**What you need to do:** Return every line of the listing that contains the string "Directeur", matching case exactly.

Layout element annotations
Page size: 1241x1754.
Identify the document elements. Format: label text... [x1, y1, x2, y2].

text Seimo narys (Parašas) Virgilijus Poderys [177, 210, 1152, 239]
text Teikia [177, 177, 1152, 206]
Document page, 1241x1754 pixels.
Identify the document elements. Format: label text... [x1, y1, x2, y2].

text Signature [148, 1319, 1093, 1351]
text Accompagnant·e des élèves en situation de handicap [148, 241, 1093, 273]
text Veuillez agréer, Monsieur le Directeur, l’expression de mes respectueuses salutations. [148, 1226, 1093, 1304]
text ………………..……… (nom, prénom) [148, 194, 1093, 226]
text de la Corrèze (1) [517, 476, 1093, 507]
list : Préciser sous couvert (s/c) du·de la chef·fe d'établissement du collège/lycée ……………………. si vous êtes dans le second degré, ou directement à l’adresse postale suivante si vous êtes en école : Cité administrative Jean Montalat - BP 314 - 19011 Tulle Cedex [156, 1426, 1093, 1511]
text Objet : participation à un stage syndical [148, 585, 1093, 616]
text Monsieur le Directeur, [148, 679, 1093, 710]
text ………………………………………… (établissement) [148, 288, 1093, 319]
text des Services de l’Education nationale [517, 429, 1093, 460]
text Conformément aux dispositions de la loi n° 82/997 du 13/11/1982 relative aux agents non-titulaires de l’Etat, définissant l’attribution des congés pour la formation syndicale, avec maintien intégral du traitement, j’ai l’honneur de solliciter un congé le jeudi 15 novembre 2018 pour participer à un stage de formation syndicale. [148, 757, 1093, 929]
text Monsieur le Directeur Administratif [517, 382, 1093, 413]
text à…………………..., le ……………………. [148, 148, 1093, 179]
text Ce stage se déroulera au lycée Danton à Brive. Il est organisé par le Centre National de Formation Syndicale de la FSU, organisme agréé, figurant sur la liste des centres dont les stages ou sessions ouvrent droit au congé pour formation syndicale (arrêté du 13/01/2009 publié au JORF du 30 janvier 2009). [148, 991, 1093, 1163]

**Final result:**
text Veuillez agréer, Monsieur le Directeur, l’expression de mes respectueuses salutations. [148, 1226, 1093, 1304]
text Monsieur le Directeur, [148, 679, 1093, 710]
text Monsieur le Directeur Administratif [517, 382, 1093, 413]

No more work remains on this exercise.